30 July 2008

Letter 2.53

Katunayake airport -- in place of the bus stand which it resembled when I flew in to Colombo in '67 was now a small but tastefully-constructed modern building. While I was sitting in the lounge waiting to board, a purser walked by carrying a small box with a large label reading 'HUMAN EYES'. Rather startling. Even eye-opening. Once on board we barely had time to take off -- smoothly -- rise above the turbulence of the clouds, have a cup of tea, and fill out landing forms, before we were circling over the Madras airport.

Madras airport, of course, has not changed: India has an atmosphere of non-change, and the red soil -- a pale reddish brown -- looks as old from the air as it does from the ground. Riding into Madras on the airport bus I felt, again, the turbulence and dynamic undercurrents of India and already Ceylon began to seem a quiet provincial backwater. Symbolic was the billboard sign ('The right bank in the right place') posted just outside an old ruined building. Although the ruin was not, in fact, the bank, the impression that it might be lingered. Outside a Hindu temple -- one of those very solid decapitated-pyramid style South Indian fantasies with figures cascading down all the sides in a mythological unifying embrace of all extremes -- was a sign advertising 'The Greatest Show on Earth'. It might have been advertising all of India. And I had forgotten the sacred cows that roam the streets trying to nip vegetables from the market stalls. Madras has a baked (100°F. by late morning) colonial air to it still, mingled with the South Indian culture -- the North appeals more to me, where the cultural development has been more through accretion than refinement, yielding more diversity than subtlety -- but the native culture is probably felt more fully in some of the . other places -- Tanjore, Madurai, etc. -- that I've not seen, so perhaps my feelings about it are not well-based.

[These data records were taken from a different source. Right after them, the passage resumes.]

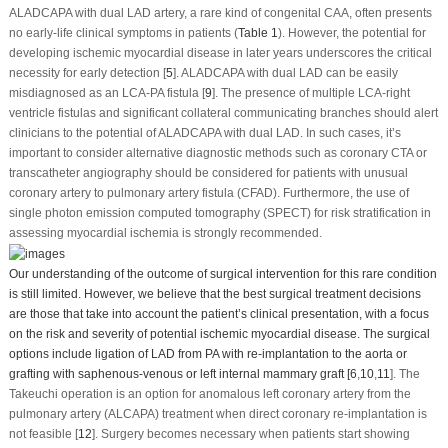
ALADCAPA with dual LAD artery, a rare kind of congenital CAA, often presents
no early-life clinical symptoms in patients (
Table 1
). However, the potential for
developing ischemic myocardial disease in later years underscores the critical
necessity for early detection [
5
]. ALADCAPA with dual LAD can be easily
misdiagnosed as an LCA-PA fistula [
9
]. The presence of multiple LCA-right
ventricle fistulas and significant collateral communicating branches should alert
clinicians to the potential of ALADCAPA with dual LAD. In such cases, it’s
important to consider alternative diagnostic methods such as coronary CTA or
transcatheter angiography should be considered for patients with unusual
coronary artery to pulmonary artery fistula (CFAD). Furthermore, the use of
single photon emission computed tomography (SPECT) for risk stratification in
assessing myocardial ischemia is strongly recommended.
Our understanding of the outcome of surgical intervention for this rare condition
is still limited. However, we believe that the best surgical treatment decisions
are those that take into account the patient’s clinical presentation, with a focus
on the risk and severity of potential ischemic myocardial disease. The surgical
options include ligation of LAD from PA with re-implantation to the aorta or
grafting with saphenous-venous or left internal mammary graft [
6
,
10
,
11
]. The
Takeuchi operation is an option for anomalous left coronary artery from the
pulmonary artery (ALCAPA) treatment when direct coronary re-implantation is
not feasible [
12
]. Surgery becomes necessary when patients start showing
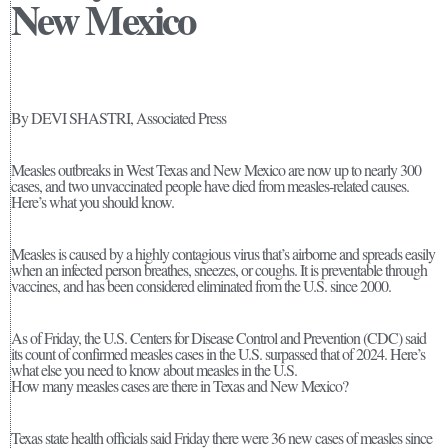
New Mexico
By DEVI SHASTRI, Associated Press
Measles outbreaks in West Texas and New Mexico are now up to nearly 300
cases, and two unvaccinated people have died from measles-related causes.
Here’s what you should know.
Measles is caused by a highly contagious virus that’s airborne and spreads easily
when an infected person breathes, sneezes, or coughs. It is preventable through
vaccines, and has been considered eliminated from the U.S. since 2000.
As of Friday, the U.S. Centers for Disease Control and Prevention (CDC) said
its count of confirmed measles cases in the U.S. surpassed that of 2024. Here’s
what else you need to know about measles in the U.S.
How many measles cases are there in Texas and New Mexico?
Texas state health officials said Friday there were 36 new cases of measles since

The train trip -- of two nights and a Hay -- to Calcutta was uneventful except for the peculiar fact that on the morning after we started the sun rose in the west. There is no doubt about this: we were travelling northwest, and facing the direction the train was travelling the sun clearly rose on our left, and continues to rise higher in the sky, all morning, on our left. 'Putta and I notices this independently of each other, and mulled over various explanations, pondered possibilities, considered probabilities, and mused many a musing for about three hours, when we turned from contemplating the bright patch of sunlight pouring in the western windows, and discussed what possible -- or impossible -- phenomena might account for this. Apparently only the two Buddhist monks on the train han noticed this -- or if anyone else had noticed it they had not noticed anything odd about it -- or if they had noticed anything odd they had had the good sense to keep it to themselves -- and the only explanation we could come up with which did not call for immediate rejection was that 'This is India, man.' At noon the sun reached its zenith and slowly descended as it had risen -- in the west.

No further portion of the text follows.